"Genentech is an incredibly exciting place to work. I love the opportunity to tackle complex biochemical, biological and medical problems in a multidisciplinary environment where I can collaborate with expert scientists with such diverse backgrounds. Great science, great people."
I started working at Genentech in Jan 1983 after my PhD and postdoctoral studies in bioorganic chemistry and mechanistic enzymology at Penn State. I initially worked on biocatalysis projects (e.g. bioconversion of glucose to vitamin C), then transitioned to GP IIbIIIa antagonists from naturally occurring proteins as platelet aggregation inhibitors. Proteases, DNases, protein-protein interactions, peptide and protein scaffolds and protein engineering technologies to interrogate key biological pathways with activators or inhibitors have been my core areas of research. I have focused on serine proteases, pseudo-proteases and other targets using protein/peptide structure-function and allosteric regulation, generating both activators and inhibitors using both molecular and diversity approaches within a multidisciplinary group generating tools for drug development in diverse biological areas.
I have had the great privilege to mentor many talented postdoctoral fellows and students during my career at Genentech. I really enjoy the opportunity to work with them as they take on their research projects, unleashing their creativity and enthusiasm and going on to successful careers. They have a tremendous opportunity to work both independently and collaboratively and expand their knowledge and awareness of important biological problems as they interface across diverse disciplines.
Nature Chemical Biology 2014 [1552-4450]
My lab works on fundamental and applied aspects of protein engineering in order to investigate molecular, biochemical and biological aspects of protein/protein and protein/ligand interactions. My goal is to understand biochemical and biological mechanisms and to develop specific agonists or antagonists as tools for specific intervention in the biological pathway of interest. I have particular interests in studying allosteric enzyme inhibitors and exosites as alternatives to traditional inhibitors and active sites.

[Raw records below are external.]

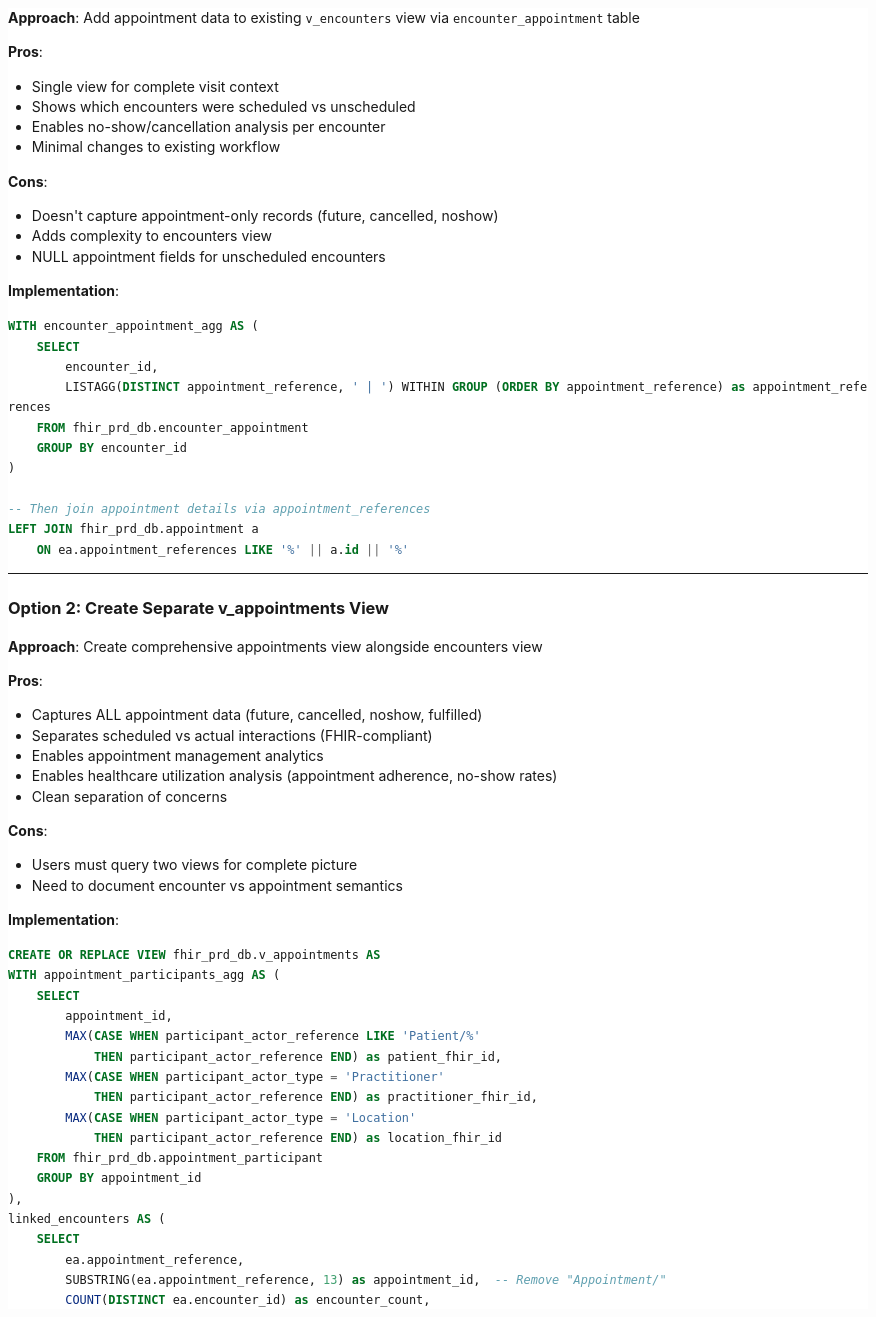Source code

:**Approach**: Add appointment data to existing `v_encounters` view via `encounter_appointment` table

**Pros**:
- Single view for complete visit context
- Shows which encounters were scheduled vs unscheduled
- Enables no-show/cancellation analysis per encounter
- Minimal changes to existing workflow

**Cons**:
- Doesn't capture appointment-only records (future, cancelled, noshow)
- Adds complexity to encounters view
- NULL appointment fields for unscheduled encounters

**Implementation**:
```sql
WITH encounter_appointment_agg AS (
    SELECT
        encounter_id,
        LISTAGG(DISTINCT appointment_reference, ' | ') WITHIN GROUP (ORDER BY appointment_reference) as appointment_references
    FROM fhir_prd_db.encounter_appointment
    GROUP BY encounter_id
)

-- Then join appointment details via appointment_references
LEFT JOIN fhir_prd_db.appointment a
    ON ea.appointment_references LIKE '%' || a.id || '%'
```

---

### Option 2: Create Separate v_appointments View

**Approach**: Create comprehensive appointments view alongside encounters view

**Pros**:
- Captures ALL appointment data (future, cancelled, noshow, fulfilled)
- Separates scheduled vs actual interactions (FHIR-compliant)
- Enables appointment management analytics
- Enables healthcare utilization analysis (appointment adherence, no-show rates)
- Clean separation of concerns

**Cons**:
- Users must query two views for complete picture
- Need to document encounter vs appointment semantics

**Implementation**:
```sql
CREATE OR REPLACE VIEW fhir_prd_db.v_appointments AS
WITH appointment_participants_agg AS (
    SELECT
        appointment_id,
        MAX(CASE WHEN participant_actor_reference LIKE 'Patient/%'
            THEN participant_actor_reference END) as patient_fhir_id,
        MAX(CASE WHEN participant_actor_type = 'Practitioner'
            THEN participant_actor_reference END) as practitioner_fhir_id,
        MAX(CASE WHEN participant_actor_type = 'Location'
            THEN participant_actor_reference END) as location_fhir_id
    FROM fhir_prd_db.appointment_participant
    GROUP BY appointment_id
),
linked_encounters AS (
    SELECT
        ea.appointment_reference,
        SUBSTRING(ea.appointment_reference, 13) as appointment_id,  -- Remove "Appointment/"
        COUNT(DISTINCT ea.encounter_id) as encounter_count,
```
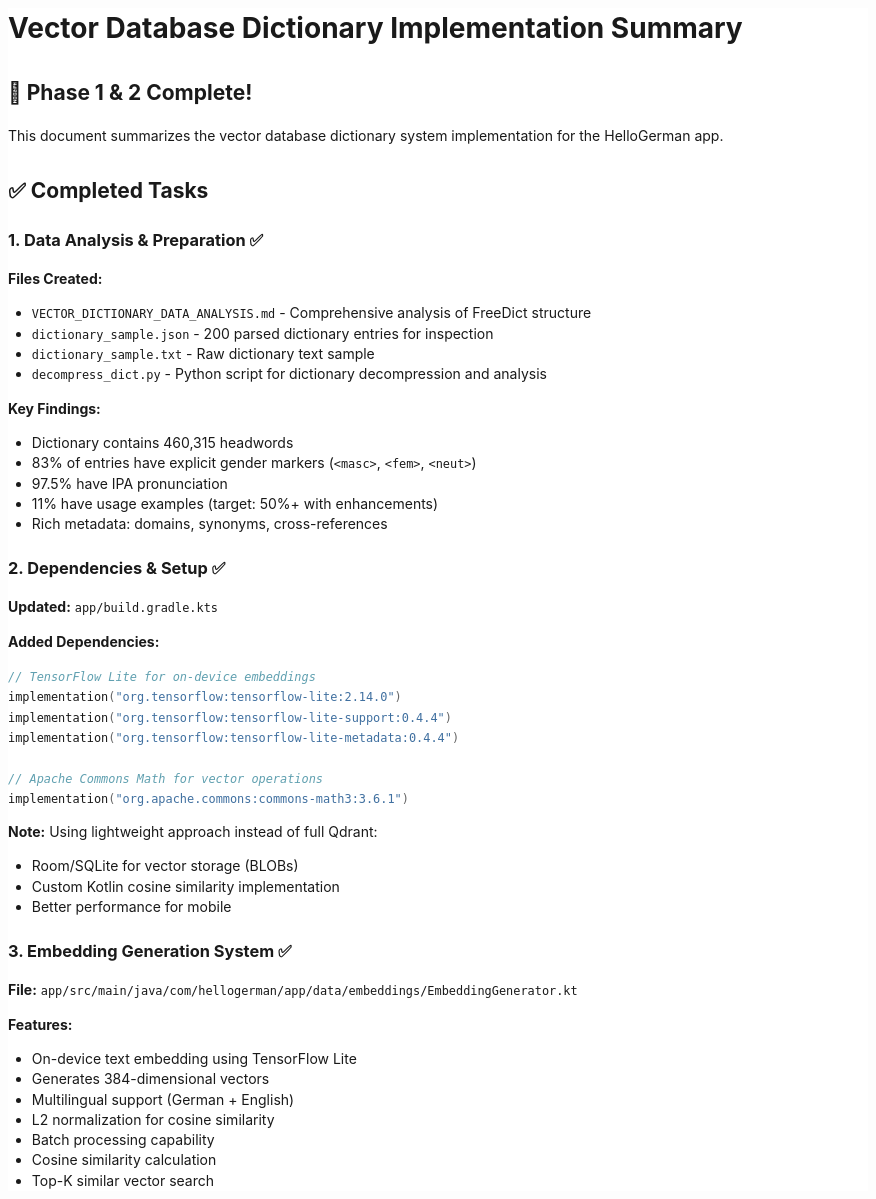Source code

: # Vector Database Dictionary Implementation Summary

## 🎉 Phase 1 & 2 Complete!

This document summarizes the vector database dictionary system implementation for the HelloGerman app.

## ✅ Completed Tasks

### 1. Data Analysis & Preparation ✅

**Files Created:**
- `VECTOR_DICTIONARY_DATA_ANALYSIS.md` - Comprehensive analysis of FreeDict structure
- `dictionary_sample.json` - 200 parsed dictionary entries for inspection
- `dictionary_sample.txt` - Raw dictionary text sample
- `decompress_dict.py` - Python script for dictionary decompression and analysis

**Key Findings:**
- Dictionary contains 460,315 headwords
- 83% of entries have explicit gender markers (`<masc>`, `<fem>`, `<neut>`)
- 97.5% have IPA pronunciation
- 11% have usage examples (target: 50%+ with enhancements)
- Rich metadata: domains, synonyms, cross-references

### 2. Dependencies & Setup ✅

**Updated:** `app/build.gradle.kts`

**Added Dependencies:**
```kotlin
// TensorFlow Lite for on-device embeddings
implementation("org.tensorflow:tensorflow-lite:2.14.0")
implementation("org.tensorflow:tensorflow-lite-support:0.4.4")
implementation("org.tensorflow:tensorflow-lite-metadata:0.4.4")

// Apache Commons Math for vector operations
implementation("org.apache.commons:commons-math3:3.6.1")
```

**Note:** Using lightweight approach instead of full Qdrant:
- Room/SQLite for vector storage (BLOBs)
- Custom Kotlin cosine similarity implementation
- Better performance for mobile

### 3. Embedding Generation System ✅

**File:** `app/src/main/java/com/hellogerman/app/data/embeddings/EmbeddingGenerator.kt`

**Features:**
- On-device text embedding using TensorFlow Lite
- Generates 384-dimensional vectors
- Multilingual support (German + English)
- L2 normalization for cosine similarity
- Batch processing capability
- Cosine similarity calculation
- Top-K similar vector search
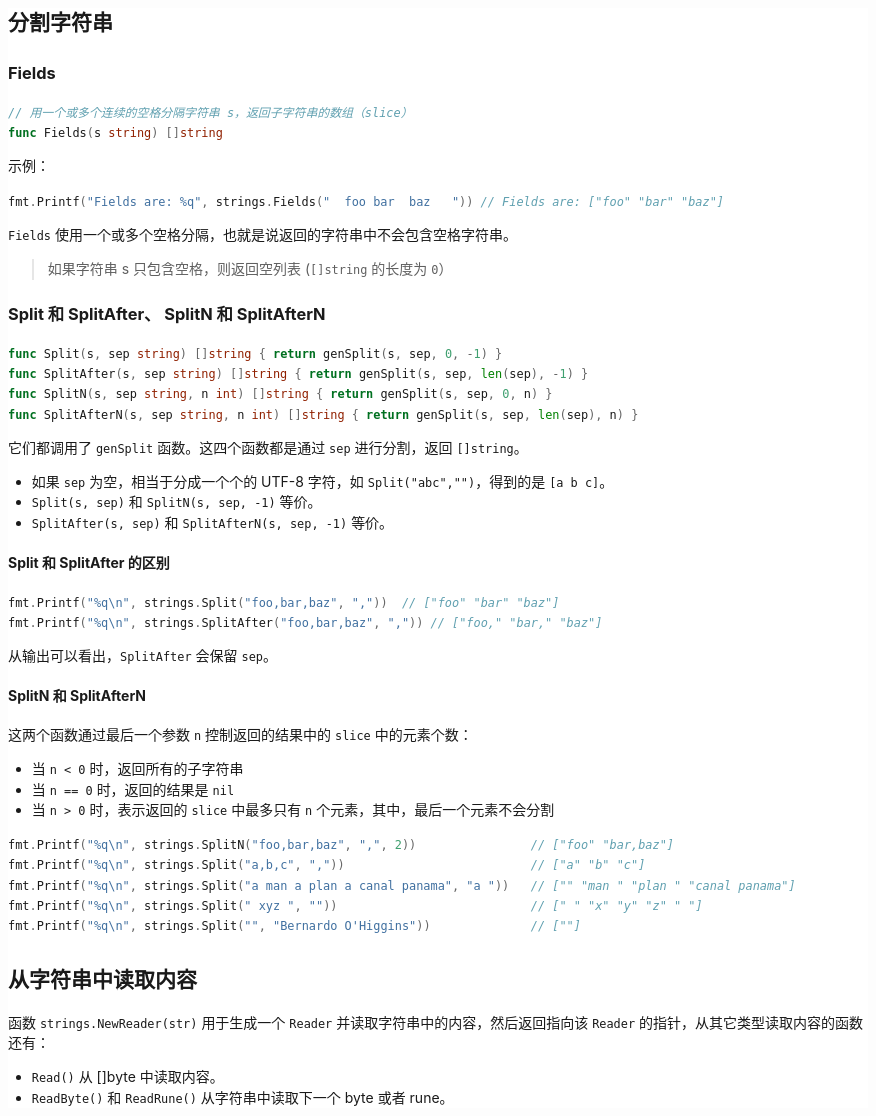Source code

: ## 分割字符串

### Fields
```go
// 用一个或多个连续的空格分隔字符串 s，返回子字符串的数组（slice）
func Fields(s string) []string
```

示例：
```go
fmt.Printf("Fields are: %q", strings.Fields("  foo bar  baz   ")) // Fields are: ["foo" "bar" "baz"]
```

`Fields` 使用一个或多个空格分隔，也就是说返回的字符串中不会包含空格字符串。

> 如果字符串 s 只包含空格，则返回空列表 (`[]string` 的长度为 `0`）

### Split 和 SplitAfter、 SplitN 和 SplitAfterN
```go
func Split(s, sep string) []string { return genSplit(s, sep, 0, -1) }
func SplitAfter(s, sep string) []string { return genSplit(s, sep, len(sep), -1) }
func SplitN(s, sep string, n int) []string { return genSplit(s, sep, 0, n) }
func SplitAfterN(s, sep string, n int) []string { return genSplit(s, sep, len(sep), n) }
```

它们都调用了 `genSplit` 函数。这四个函数都是通过 `sep` 进行分割，返回 `[]string`。

- 如果 `sep` 为空，相当于分成一个个的 UTF-8 字符，如 `Split("abc","")`，得到的是 `[a b c]`。
- `Split(s, sep)` 和 `SplitN(s, sep, -1)` 等价。
- `SplitAfter(s, sep)` 和 `SplitAfterN(s, sep, -1)` 等价。

#### Split 和 SplitAfter 的区别
```go
fmt.Printf("%q\n", strings.Split("foo,bar,baz", ","))  // ["foo" "bar" "baz"]
fmt.Printf("%q\n", strings.SplitAfter("foo,bar,baz", ",")) // ["foo," "bar," "baz"]
```
从输出可以看出，`SplitAfter` 会保留 `sep`。

#### SplitN 和 SplitAfterN
这两个函数通过最后一个参数 `n` 控制返回的结果中的 `slice` 中的元素个数：
- 当 `n < 0` 时，返回所有的子字符串
- 当 `n == 0` 时，返回的结果是 `nil`
- 当 `n > 0` 时，表示返回的 `slice` 中最多只有 `n` 个元素，其中，最后一个元素不会分割

```go
fmt.Printf("%q\n", strings.SplitN("foo,bar,baz", ",", 2))                // ["foo" "bar,baz"]
fmt.Printf("%q\n", strings.Split("a,b,c", ","))                          // ["a" "b" "c"]
fmt.Printf("%q\n", strings.Split("a man a plan a canal panama", "a "))   // ["" "man " "plan " "canal panama"]
fmt.Printf("%q\n", strings.Split(" xyz ", ""))                           // [" " "x" "y" "z" " "]
fmt.Printf("%q\n", strings.Split("", "Bernardo O'Higgins"))              // [""]
```
## 从字符串中读取内容

函数 `strings.NewReader(str)` 用于生成一个 `Reader` 并读取字符串中的内容，然后返回指向该 `Reader` 的指针，从其它类型读取内容的函数还有：

- `Read()` 从 []byte 中读取内容。
- `ReadByte()` 和 `ReadRune()` 从字符串中读取下一个 byte 或者 rune。
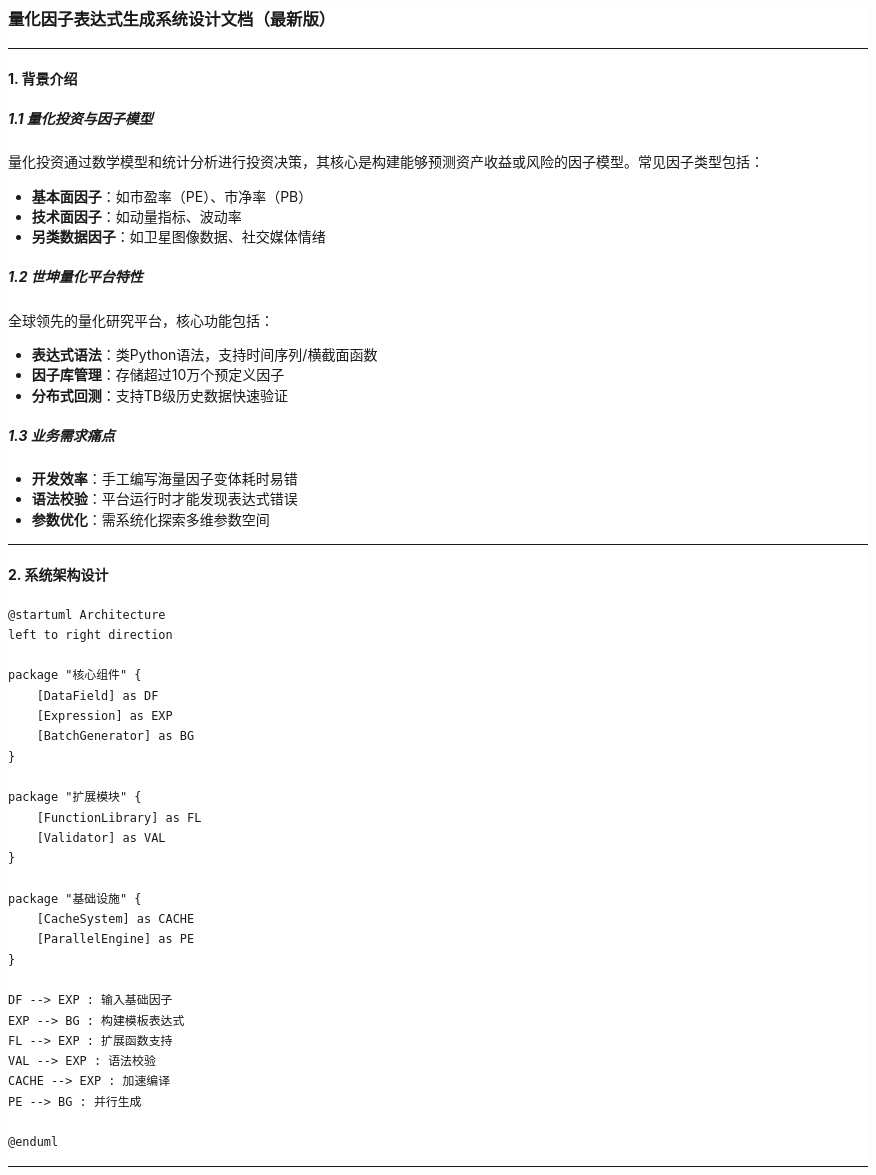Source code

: ### 量化因子表达式生成系统设计文档（最新版）

---

#### 1. 背景介绍

##### 1.1 量化投资与因子模型
量化投资通过数学模型和统计分析进行投资决策，其核心是构建能够预测资产收益或风险的因子模型。常见因子类型包括：
- **基本面因子**：如市盈率（PE）、市净率（PB）
- **技术面因子**：如动量指标、波动率
- **另类数据因子**：如卫星图像数据、社交媒体情绪

##### 1.2 世坤量化平台特性
全球领先的量化研究平台，核心功能包括：
- **表达式语法**：类Python语法，支持时间序列/横截面函数
- **因子库管理**：存储超过10万个预定义因子
- **分布式回测**：支持TB级历史数据快速验证

##### 1.3 业务需求痛点
- **开发效率**：手工编写海量因子变体耗时易错
- **语法校验**：平台运行时才能发现表达式错误
- **参数优化**：需系统化探索多维参数空间

---

#### 2. 系统架构设计

```plantuml
@startuml Architecture
left to right direction

package "核心组件" {
    [DataField] as DF
    [Expression] as EXP
    [BatchGenerator] as BG
}

package "扩展模块" {
    [FunctionLibrary] as FL
    [Validator] as VAL
}

package "基础设施" {
    [CacheSystem] as CACHE
    [ParallelEngine] as PE
}

DF --> EXP : 输入基础因子
EXP --> BG : 构建模板表达式
FL --> EXP : 扩展函数支持
VAL --> EXP : 语法校验
CACHE --> EXP : 加速编译
PE --> BG : 并行生成

@enduml
```

---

General areas of interest include characterization of proteins involved in various pathways of cancer biology and inflammation, infectious disease, neurobiology, serine proteases and pseudo-proteases, deoxyribonucleases, and application of diversity technologies such as phage display. My lab utilizes peptides, proteins and protein scaffolds as molecular tools and various technologies to study these interactions. Some of the specific proteins of interest include Tryptase, HGF/Met, DNase I, BACE1, MSP/RON, Hedgehog/Hhip, and Factor VIIa.